Through his books and artistic experimentations he built a true blueprint for graphic novel as we know it today. Most of his earlier works from the 90s are published in "Lapin magazine", then collected in the volumes Le Cheval blême (L'Association 1992) and Les Incidents de la nuit (L'Association 1991-2000). From 1996 to 2003 he devoted himself to L'Ascension du Haut Mal (L'Association; Epileptic, Pantheon Books 2002-2005), an autobiographical graphic novel in six volumes who won the Best Screenplay award at the Angoulême International Festival. His artistic contribution to historical and non-fiction comics as well was seminal, as attested by the series Les Meilleurs ennemis (Futuropolis 2011-16), a graphic novel in three volumes exploring the complex relationship between USA and the Middle East, written with French historian Jean-Pierre Filiu.

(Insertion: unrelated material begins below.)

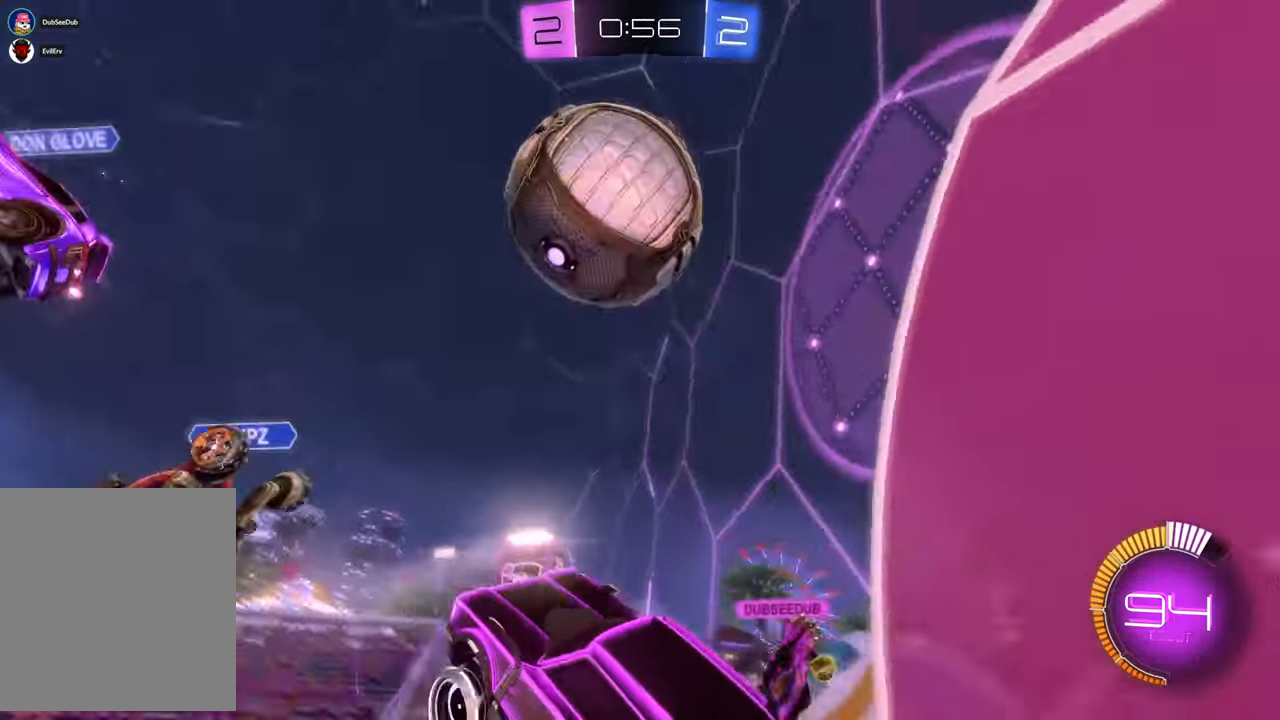
Gameplay with a controller (Xbox layout); each line is a JSON object with the inputs held at the frame after it (dt_ms = milliseconds from this image to that frame). "events" lists button and stick changes between this image and that frame as [ms after this image, input, new state], when the widget could be followed in between. Not read: A HOME L3 R1 R2 R3.
{"dt_ms": 500, "buttons": [], "left_stick": "up-left", "right_stick": "center", "events": [[133, "left_stick", "center"], [417, "left_stick", "up-left"], [433, "DPAD_RIGHT", "down"], [450, "DPAD_RIGHT", "up"]]}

In 2005 he left L'Association, where he returned in 2011 as a member of the editorial committee. In 2018 he published as a screenwriter the 37th volume of the series Alix (Casterman 2018-2020) with designer Giorgio Albertini.
Emilio Varrà is the president of Hamelin, and one of the organizers of BilBOlbul International Comics Festival. He teaches Children's Literature at the University of Bologna and is a professor at the "Illustration and Comics" course at the Academy of Fine Arts in Bologna. He wrote several academic publications dedicated to comics and illustration, and he collaborated with magazines such as "Li.B.e.R", "Gli Asini", and "Lo straniero".